Ransom Notes: What’s the NAACP mission?

President Barack Obama was cheered when he addressed the National Association for the Advancement of Colored People’s convention in New York.

President Barack Obama was cheered when he addressed the National Association for the Advancement of Colored People’s convention in New York.

“I understand there may be a temptation among some to think that discrimination is no longer a problem in 2009,” Obama said. “And I believe that overall, there probably has never been less discrimination in America than there is today. I think we can say that. But make no mistake: The pain of discrimination is still felt in America.”

Obama may be a bit optimistic about the level of racism in America, but eradicating that pain, eliminating that prejudice and discrimination, has been the task of the NAACP since its founding 100 years ago.
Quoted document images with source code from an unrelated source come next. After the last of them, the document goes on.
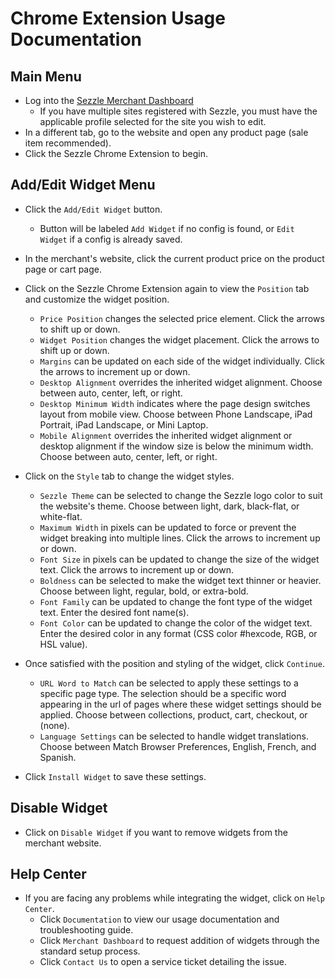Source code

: # Chrome Extension Usage Documentation

<!-- ## Installation -->

## Main Menu
 * Log into the <a href="https://dashboard.sezzle.com/merchant/" target="_blank">Sezzle Merchant Dashboard</a>
	- If you have multiple sites registered with Sezzle, you must have the applicable profile selected for the site you wish to edit.
 * In a different tab, go to the website and open any product page (sale item recommended).
 * Click the Sezzle Chrome Extension to begin.

## Add/Edit Widget Menu
 * Click the `Add/Edit Widget` button.
      - Button will be labeled `Add Widget` if no config is found, or `Edit Widget` if a config is already saved.
 * In the merchant's website, click the current product price on the product page or cart page.
 * Click on the Sezzle Chrome Extension again to view the `Position` tab and customize the widget position.
    - `Price Position` changes the selected price element. Click the arrows to shift up or down.
    - `Widget Position` changes the widget placement. Click the arrows to shift up or down.
    - `Margins` can be updated on each side of the widget individually. Click the arrows to increment up or down.
    - `Desktop Alignment` overrides the inherited widget alignment. Choose between auto, center, left, or right.
    - `Desktop Minimum Width` indicates where the page design switches layout from mobile view. Choose between Phone Landscape, iPad Portrait, iPad Landscape, or Mini Laptop.
    - `Mobile Alignment` overrides the inherited widget alignment or desktop alignment if the window size is below the minimum width. Choose between auto, center, left, or right.

 * Click on the `Style` tab to change the widget styles.
    - `Sezzle Theme` can be selected to change the Sezzle logo color to suit the website's theme. Choose between light, dark, black-flat, or white-flat.
    - `Maximum Width` in pixels can be updated to force or prevent the widget breaking into multiple lines. Click the arrows to increment up or down.
    - `Font Size` in pixels can be updated to change the size of the widget text. Click the arrows to increment up or down.
    - `Boldness` can be selected to make the widget text thinner or heavier. Choose between light, regular, bold, or extra-bold.
    - `Font Family` can be updated to change the font type of the widget text. Enter the desired font name(s).
    - `Font Color` can be updated to change the color of the widget text. Enter the desired color in any format (CSS color #hexcode, RGB, or HSL value).

* Once satisfied with the position and styling of the widget, click `Continue`.
    - `URL Word to Match` can be selected to apply these settings to a specific page type. The selection should be a specific word appearing in the url of pages where these widget settings should be applied. Choose between collections, product, cart, checkout, or (none).
    - `Language Settings` can be selected to handle widget translations. Choose between Match Browser Preferences, English, French, and Spanish.
 * Click `Install Widget` to save these settings.

## Disable Widget
 * Click on `Disable Widget` if you want to remove widgets from the merchant website.

## Help Center
 * If you are facing any problems while integrating the widget, click on `Help Center`.
    - Click `Documentation` to view our usage documentation and troubleshooting guide.
    - Click `Merchant Dashboard` to request addition of widgets through the standard setup process.
    - Click `Contact Us` to open a service ticket detailing the issue.
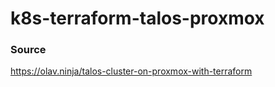 # k8s-terraform-talos-proxmox

### Source
https://olav.ninja/talos-cluster-on-proxmox-with-terraform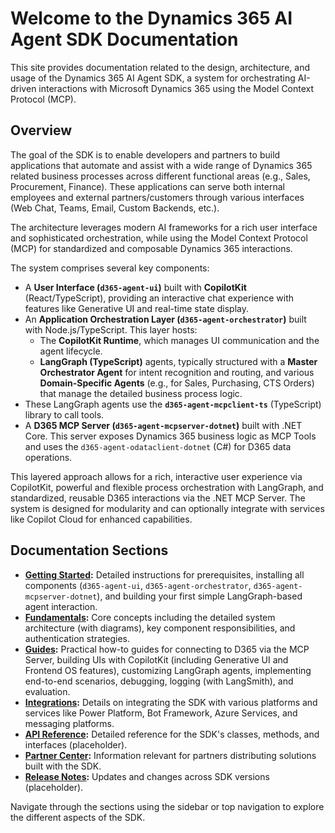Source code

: # Welcome to the Dynamics 365 AI Agent SDK Documentation

This site provides documentation related to the design, architecture, and usage of the Dynamics 365 AI Agent SDK, a system for orchestrating AI-driven interactions with Microsoft Dynamics 365 using the Model Context Protocol (MCP).

## Overview

The goal of the SDK is to enable developers and partners to build applications that automate and assist with a wide range of Dynamics 365 related business processes across different functional areas (e.g., Sales, Procurement, Finance). These applications can serve both internal employees and external partners/customers through various interfaces (Web Chat, Teams, Email, Custom Backends, etc.).

The architecture leverages modern AI frameworks for a rich user interface and sophisticated orchestration, while using the Model Context Protocol (MCP) for standardized and composable Dynamics 365 interactions.

The system comprises several key components:
*   A **User Interface (`d365-agent-ui`)** built with **CopilotKit** (React/TypeScript), providing an interactive chat experience with features like Generative UI and real-time state display.
*   An **Application Orchestration Layer (`d365-agent-orchestrator`)** built with Node.js/TypeScript. This layer hosts:
    *   The **CopilotKit Runtime**, which manages UI communication and the agent lifecycle.
    *   **LangGraph (TypeScript)** agents, typically structured with a **Master Orchestrator Agent** for intent recognition and routing, and various **Domain-Specific Agents** (e.g., for Sales, Purchasing, CTS Orders) that manage the detailed business process logic.
*   These LangGraph agents use the **`d365-agent-mcpclient-ts`** (TypeScript) library to call tools.
*   A **D365 MCP Server (`d365-agent-mcpserver-dotnet`)** built with .NET Core. This server exposes Dynamics 365 business logic as MCP Tools and uses the `d365-agent-odataclient-dotnet` (C#) for D365 data operations.

This layered approach allows for a rich, interactive user experience via CopilotKit, powerful and flexible process orchestration with LangGraph, and standardized, reusable D365 interactions via the .NET MCP Server. The system is designed for modularity and can optionally integrate with services like Copilot Cloud for enhanced capabilities.

## Documentation Sections

*   **[Getting Started](./getting-started/index.md):** Detailed instructions for prerequisites, installing all components (`d365-agent-ui`, `d365-agent-orchestrator`, `d365-agent-mcpserver-dotnet`), and building your first simple LangGraph-based agent interaction.
*   **[Fundamentals](./fundamentals/index.md):** Core concepts including the detailed system architecture (with diagrams), key component responsibilities, and authentication strategies.
*   **[Guides](./guides/index.md):** Practical how-to guides for connecting to D365 via the MCP Server, building UIs with CopilotKit (including Generative UI and Frontend OS features), customizing LangGraph agents, implementing end-to-end scenarios, debugging, logging (with LangSmith), and evaluation.
*   **[Integrations](./integrations/index.md):** Details on integrating the SDK with various platforms and services like Power Platform, Bot Framework, Azure Services, and messaging platforms.
*   **[API Reference](./api-reference/index.md):** Detailed reference for the SDK's classes, methods, and interfaces (placeholder).
*   **[Partner Center](./partner-center/index.md):** Information relevant for partners distributing solutions built with the SDK.
*   **[Release Notes](./release-notes/index.md):** Updates and changes across SDK versions (placeholder).

Navigate through the sections using the sidebar or top navigation to explore the different aspects of the SDK.

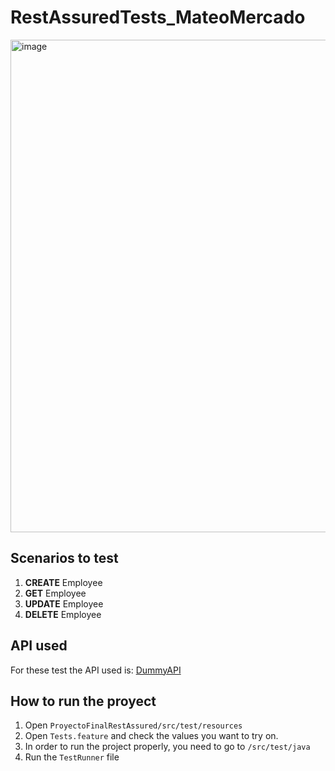 ﻿# RestAssuredTests_MateoMercado
 <img width="788" alt="image" src="https://github.com/mateo2803/RestAssured_TestAutomation/assets/78771900/a172d173-3d08-4bd4-a863-43c3807e1c8b">

## Scenarios to test
1. **CREATE** Employee
2. **GET** Employee
3. **UPDATE** Employee
4. **DELETE** Employee

## API used
For these test the API used is: [DummyAPI](https://dummy.restapiexample.com)

## How to run the proyect
1. Open `ProyectoFinalRestAssured/src/test/resources`
2. Open `Tests.feature` and check the values you want to try on.
3. In order to run the project properly, you need to go to `/src/test/java`
4. Run the `TestRunner` file
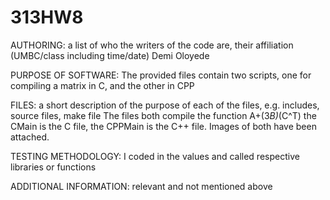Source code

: # 313HW8

AUTHORING: a list of who the writers of the code are, their affiliation (UMBC/class including time/date)
Demi Oloyede

PURPOSE OF SOFTWARE: 
The provided files contain two scripts, one for compiling a matrix in C, and the other in CPP

FILES: a short description of the purpose of each of the files, e.g. includes, source files, make file
The files both compile the function A+(3*B)*(C^T)
the CMain is the C file, the CPPMain is the C++ file. Images of both have been attached.

TESTING METHODOLOGY: I coded in the values and called respective libraries or functions

ADDITIONAL INFORMATION: relevant and not mentioned above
One hundred years later, the NAACP is no longer railing against voting rights abuses or helping to desegregate lunch counters or combat Jim Crow and lynchings. The NAACP, 55 years after Brown v. Board of Education, isn’t trying to make sure white kids and Black kids can attend the same schools.

So what is the NAACP doing?

New NAACP executive director Ben Jealous, while chosen to lead the organization because of his relative youth, was also chosen because he seems willing to go along with the decisions of that infernal NAACP board. He describes the NAACP as “a multiracial, multiethnic human rights organization.” That seems to live out the true meaning of “colored.”

But if Jealous is providing leadership, it is hard to see, since nothing seems to have trickled down to the individual NAACP “units.”

An organization’s strength is not realized in its leadership or in its board of directors. Instead the strength should be in the individual “units” and those willing workers who have always been the backbone of the organization.

Sadly, those NAACP workers are not energized, and, in some places, are non-existent.

If the NAACP is going to move forward, and is going to be relevant for another 100 years, something will have to give.

If the nation’s public schools are experiencing a 50 percent dropout rate for Black and other minority students, it could be argued that that is the battle line for the NAACP. If the achievement rate for the remaining students continues to lag far behind the achievement rates for non-minority students, there is the front line.